I'm trying to convert a string of binary characters to an integer value.

For example: "100101101001" I would split it into four segments using a for loop then store it in array[4]. However whenever I use the function atoi(), I encounter a problem where it does not convert the character string properly if the string starts with "0".

An example would be "1001" = 1001, but if it is 0110 it would be converted to 110, also with 0001 it would be come only 1.

Here is the code that I made:

for(i = 0; i < strlen(store); i++)
{
    bits[counter] = store [i];
    counter++;
    if(counter == 4)
    {   
        sscanf(bits, "%d", &testing);
        printf("%d\n", testing);
        counter = 0;
    }       
}

Answer 1

The atoi() function only converts decimal numbers, in base 10.

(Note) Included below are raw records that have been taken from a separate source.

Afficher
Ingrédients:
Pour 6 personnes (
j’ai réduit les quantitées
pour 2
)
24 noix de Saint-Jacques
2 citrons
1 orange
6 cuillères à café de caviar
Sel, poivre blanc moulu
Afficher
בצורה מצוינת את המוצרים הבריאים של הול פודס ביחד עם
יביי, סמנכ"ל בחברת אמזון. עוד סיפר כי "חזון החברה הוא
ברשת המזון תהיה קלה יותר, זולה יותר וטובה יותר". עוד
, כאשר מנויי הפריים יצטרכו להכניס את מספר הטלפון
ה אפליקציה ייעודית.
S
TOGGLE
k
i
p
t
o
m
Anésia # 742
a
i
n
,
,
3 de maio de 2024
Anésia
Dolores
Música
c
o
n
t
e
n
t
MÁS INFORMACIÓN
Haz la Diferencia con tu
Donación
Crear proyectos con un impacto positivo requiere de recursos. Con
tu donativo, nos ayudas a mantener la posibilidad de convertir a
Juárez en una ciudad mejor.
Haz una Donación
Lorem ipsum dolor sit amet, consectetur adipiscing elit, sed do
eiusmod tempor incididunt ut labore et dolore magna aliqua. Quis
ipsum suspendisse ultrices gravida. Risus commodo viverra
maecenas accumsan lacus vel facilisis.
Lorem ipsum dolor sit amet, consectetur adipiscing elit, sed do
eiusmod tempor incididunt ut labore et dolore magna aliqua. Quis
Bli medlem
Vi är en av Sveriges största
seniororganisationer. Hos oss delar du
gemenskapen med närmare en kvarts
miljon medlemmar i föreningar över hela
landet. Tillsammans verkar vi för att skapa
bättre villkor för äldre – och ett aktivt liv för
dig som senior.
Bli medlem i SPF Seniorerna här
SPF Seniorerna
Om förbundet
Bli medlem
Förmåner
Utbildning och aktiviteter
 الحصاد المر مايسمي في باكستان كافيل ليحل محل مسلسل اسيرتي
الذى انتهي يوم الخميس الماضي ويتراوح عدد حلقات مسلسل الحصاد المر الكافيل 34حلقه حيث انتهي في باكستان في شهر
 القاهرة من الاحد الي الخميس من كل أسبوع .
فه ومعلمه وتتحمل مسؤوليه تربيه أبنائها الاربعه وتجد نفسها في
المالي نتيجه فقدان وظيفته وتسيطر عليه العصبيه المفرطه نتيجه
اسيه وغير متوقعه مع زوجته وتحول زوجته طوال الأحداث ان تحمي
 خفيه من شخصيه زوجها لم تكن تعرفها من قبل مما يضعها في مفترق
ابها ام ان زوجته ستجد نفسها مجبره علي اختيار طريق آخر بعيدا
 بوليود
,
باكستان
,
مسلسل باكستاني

You can use strtoul() to convert binary numbers, by specifying a base argument of 2. There is no need to "split" the string, and leading zeroes won't matter of course (as they shouldn't, 00010₂ is equal to 10₂):

const char *binary = "00010";
unsigned long value;
char *endp = NULL;

value = strtoul(binary, &endp, 2);
if(endp != NULL && *endp == '\0')
  printf("converted binary '%s' to integer %lu\n", binary, value);

Answer 2

atoi() convert from char array to int and not to binary

you can use the following function

int chartobin(char *s, unsigned int *x) {
    int len = strlen(s), bit;
    *x = 0;
    if(len>32 || len<1) return -1;
    while(*s) {
        bit = (*s++ - '0');
        if((bit&(~1U))!=0) return -1;
        if (bit) *x += (1<<(len-1));
        len--;
    }
    return 0;
}

Tested and it works